Thing is, unlike Black & White (which, btw, I thought was cool). It would not be fun. Can anyone say "Sim Earth"?. Where is the fun in this game? An interactive simulation, no real fun at all. I say a lastability time of about quater of an hour, where the player amuses himself by blowing stuff up and watching things explode, after which there is nothing really to do.

ANDREW RUSSELL STUDIOS
- Actually as much as I rag on RPG''s, one variation does sound kinda interesting: a God-game where somebody actually gets to play God, as in B&W, but all the little people are real RPG players. The problem would be hiding the fact that the God-player was in a game with other people: say, for instance, Company X comes out with an online God-game (a single player w/bots) and an online RPG (a multi-player online RPG with a real person somewhere playing the role of the God) at the same time. Without their knowledge, one of the God-game players is selected to be God of the RPG world. The object of the God game would be to get little people to build shrines to you, and the goal of the RPG would be to (collect money to) build shrines to the God.
- I suppose you wouldn''t want one person to play God forever, so you''d need a time limit for each game (say, a number of weeks) and both types of games would have to be scheduled to begin and end at the same time. You''d also have to have some criteria for removing a God-player for poor performance in mid-game if need be, say, killing off so-many-percent of the little people. The God and the little people wouldn''t have any way of communicating in the game, and you''d have to set it up so that the little people all the other God-games would mimic the events in the real one, so that even if all the players of both games communicated outside of the game, it would be difficult to figure out who was the real God. The RPG/God-game would be influencing the bot God-games to a great extent, but it would only make the bots act more realistic.

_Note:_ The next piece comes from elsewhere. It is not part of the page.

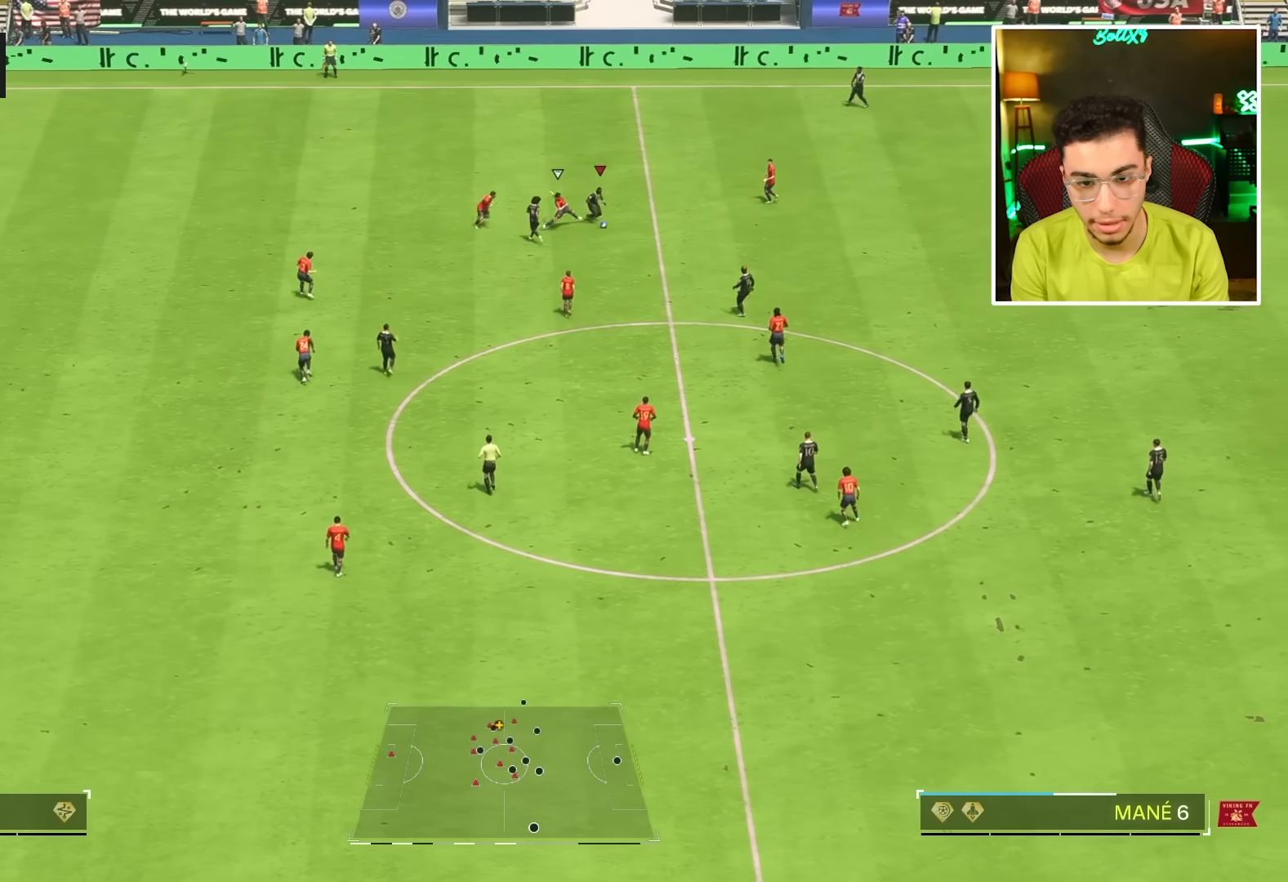
{"buttons": [], "left_stick": "up", "right_stick": "center", "events": []}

And the two games wouldn''t have to appear the same: for instance, the RPG game would present to the RPG player a typical RPG style while the God-game player would only see generic little people who all look alike, as in B&W. ~ After a game was over, they could reveal who played the actual God for that game. - (?) - Lubb
RPD=Role-Playing-Dialogue. It's not a game,it never was. Deal with it.
I just wanted to clarify, that the game I’m talking of is more of a simulation , than RPG-style, B&W-style, etc. B&W was not really a god game. It featured micro management of a tribe or two and a tamagochi-style Creature.

Andrew Russell, you are right, it is some kind of interactive simulation, but the players won’t spend time “blowing stuff up and watching things explode”, because they won’t have the means to do that.

This is not a village management, guys. The most detailed view/interaction level I was talking about is Biosphere. That means that you could control the Evolution process, not give food and throw stones as some countryside God would do. You have control over the physical laws in the universe, who’s gonna need a monkey to walk around, make funny noises and poop everywhere? If you really need this, then go to circus. You could control the way evolution goes and watch the results: will intelligent life develop, will it be crystal- or gas- or protein- based, will it have civilization, will it discover space flight, etc. They would probably not even know you’re out there. Of course, they could have religion, but let them make up and believe in their local small time Gods, like in B&W. In such game you play more of a Creator than a God. Gods are the ones that come and go, the ones with the local powers, depending on their disciples. They appear in a medium that you created as a Creator.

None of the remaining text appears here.